**Text segment:**
Raj Bhopal, BSc MD, MPH, addresses the nuances of competing ethical priorities societies face amid COVID-19, alongside political battles and terms like “herd immunity.”
Zugzwang is a German word for “a position in chess where every move is disadvantageous where we must examine every plan, however unpalatable.”
Raj Bhopal, CBE DSc, BSc MD, MPH, MBChB, FRCP, FFPHM, is professor emeritus of public health at the University of Edinburgh, Scotland. He held the chair of Public Health in the university until his retirement in 2018.
Bhopal is also the author of Concepts of Epidemiology: Integrating the Ideas, Theories, Principles, and Methods of Epidemiology.
Bhopal’s recent article, COVID-19 zugzwang: Potential public health moves towards population immunity, was published in Public Health in Practice. Public Health in Practice is an official journal of the Royal Society for Public Health and a sister journal of Public Health.
The article offers that scientific inquiry around various SARS-CoV-2 interventions has been frustrated by an unappealing mix of competing ethical priorities societies face, alongside political battles and terms like “herd immunity.”

**Task item A:** Translate this sentence from the passage about Raj Bhopal into Spanish: "He held the chair of Public Health in the university until his retirement in 2018."
**Task item B:** Continue the passage about Raj Bhopal's COVID-19 zugzwang article, picking up after its final sentence.

**Record set:**
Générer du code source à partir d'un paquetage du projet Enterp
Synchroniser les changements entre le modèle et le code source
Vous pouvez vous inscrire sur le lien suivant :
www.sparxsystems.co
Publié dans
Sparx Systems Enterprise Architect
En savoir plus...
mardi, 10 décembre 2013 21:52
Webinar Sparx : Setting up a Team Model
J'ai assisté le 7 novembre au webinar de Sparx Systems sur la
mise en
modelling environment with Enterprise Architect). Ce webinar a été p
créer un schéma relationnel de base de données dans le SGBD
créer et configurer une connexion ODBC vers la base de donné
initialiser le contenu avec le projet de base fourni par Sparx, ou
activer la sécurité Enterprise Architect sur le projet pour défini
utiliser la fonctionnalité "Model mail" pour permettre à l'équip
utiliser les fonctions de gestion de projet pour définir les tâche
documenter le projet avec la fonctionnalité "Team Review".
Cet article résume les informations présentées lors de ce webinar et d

...

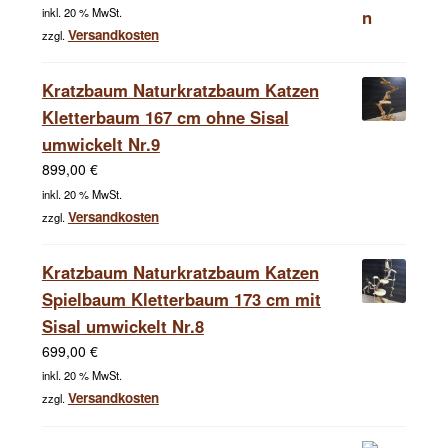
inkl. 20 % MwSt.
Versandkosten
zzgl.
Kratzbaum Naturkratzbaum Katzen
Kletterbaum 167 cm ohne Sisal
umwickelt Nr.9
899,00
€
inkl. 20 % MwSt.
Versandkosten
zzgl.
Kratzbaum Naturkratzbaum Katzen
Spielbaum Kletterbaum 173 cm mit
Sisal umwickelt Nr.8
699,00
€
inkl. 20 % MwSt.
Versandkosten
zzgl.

**Answer A:** Ocupó la cátedra de Salud Pública en la universidad hasta su jubilación en 2018.

**Answer B:**
The term is reminiscent of domesticated animals rather than human individuals, according to Bhopal, and distracts from the fact that even temporarily acquired population immunity could be part of a multi-faceted and vigorous COVID-19 social mobilization.
In addition, Bhopal uses his background in public health to point toward ways supportive measures could accomplish more than punitive ones. While fringe violence and extremism for any reason is completely unacceptable, miscommunicated or disruptive measures may exacerbate existing social tensions in endemic communities in ways surprisingly parallel to attacks on aid workers during recent Ebola responses.